= Cobham Air Routes =

British airline

Cobham Air Routes was a 1930s British airline formed in 1935 to operate a service between Croydon and the Channel Islands. Following the loss of an aircraft in a fatal accident the airline was sold to Olley Air Service.

==History==
Cobham Air Routes Limited was formed on 3 May 1935 by Sir Alan Cobham to operate services between Croydon and Guernsey. The twice daily service started on 6 May 1935. The first sector from Croydon to Bournemouth via Portsmouth was flown by an Airspeed Courier with the Bournemouth to Guernsey sector flown by a six-passenger Westland Wessex. Following the loss of the Wessex aircraft on 3 July 1935, Cobham decided to withdraw from the airline business and sell the company to Channel Air Ferries.

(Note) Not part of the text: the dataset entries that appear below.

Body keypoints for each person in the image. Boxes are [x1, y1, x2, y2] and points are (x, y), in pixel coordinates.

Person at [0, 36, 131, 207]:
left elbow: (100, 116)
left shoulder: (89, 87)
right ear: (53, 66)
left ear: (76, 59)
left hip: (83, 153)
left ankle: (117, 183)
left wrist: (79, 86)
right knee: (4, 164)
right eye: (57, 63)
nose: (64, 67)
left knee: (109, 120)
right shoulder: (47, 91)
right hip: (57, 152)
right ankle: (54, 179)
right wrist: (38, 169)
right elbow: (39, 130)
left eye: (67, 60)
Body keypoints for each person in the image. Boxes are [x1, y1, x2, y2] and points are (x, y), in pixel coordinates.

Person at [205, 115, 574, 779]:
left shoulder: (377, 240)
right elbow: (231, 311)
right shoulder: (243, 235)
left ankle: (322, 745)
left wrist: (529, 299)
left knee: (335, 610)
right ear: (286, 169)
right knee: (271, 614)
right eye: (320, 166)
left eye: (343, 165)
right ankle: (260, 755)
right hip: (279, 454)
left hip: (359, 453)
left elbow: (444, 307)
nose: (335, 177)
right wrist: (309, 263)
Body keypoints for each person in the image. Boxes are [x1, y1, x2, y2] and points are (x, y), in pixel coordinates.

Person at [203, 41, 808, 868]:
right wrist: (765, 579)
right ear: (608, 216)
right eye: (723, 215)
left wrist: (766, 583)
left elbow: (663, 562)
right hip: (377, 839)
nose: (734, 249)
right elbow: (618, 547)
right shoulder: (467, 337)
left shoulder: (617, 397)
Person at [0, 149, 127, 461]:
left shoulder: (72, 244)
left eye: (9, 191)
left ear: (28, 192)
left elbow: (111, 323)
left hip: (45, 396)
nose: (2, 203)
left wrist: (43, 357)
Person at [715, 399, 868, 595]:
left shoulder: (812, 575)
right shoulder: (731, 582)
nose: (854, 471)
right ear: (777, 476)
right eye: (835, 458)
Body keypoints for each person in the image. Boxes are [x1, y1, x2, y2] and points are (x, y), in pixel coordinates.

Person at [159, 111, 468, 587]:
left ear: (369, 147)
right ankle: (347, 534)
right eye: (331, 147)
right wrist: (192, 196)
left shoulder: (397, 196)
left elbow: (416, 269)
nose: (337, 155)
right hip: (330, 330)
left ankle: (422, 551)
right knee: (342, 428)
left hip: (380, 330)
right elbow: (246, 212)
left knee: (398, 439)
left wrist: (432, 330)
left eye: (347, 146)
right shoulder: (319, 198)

==Accidents and incidents==
- On 3 July 1935 the three-engined Westland Wessex G-ADEW ditched in the English Channel close to The Needles with the loss of the pilot; the passenger managed to escape. The aircraft was carrying one passenger from Guernsey to Bournemouth; it had a failure of the starboard engine 25 to 30 minutes into the flight and carried on with two engines. After half an hour, one or more of the remaining engines failed, and the aircraft crashed into the sea. The passenger was picked up after two hours by the Stanmore but the pilot was never found. An inquiry concluded that the pilot had taken an unnecessary but not wholly unjustifiable risk continuing with two engines, and he should have considered turning for the French coast.

==Fleet==
- Airspeed Courier
- Airspeed Envoy
- Westland Wessex (3)

==Guernsey Post Office==
In 1973 the Guernsey Post Office issued a 3p stamp depicting the Wessex G-ADEW to represent the three aircraft used by Cobham on services to the island, to commemorate 50 years of commercial flying to the island.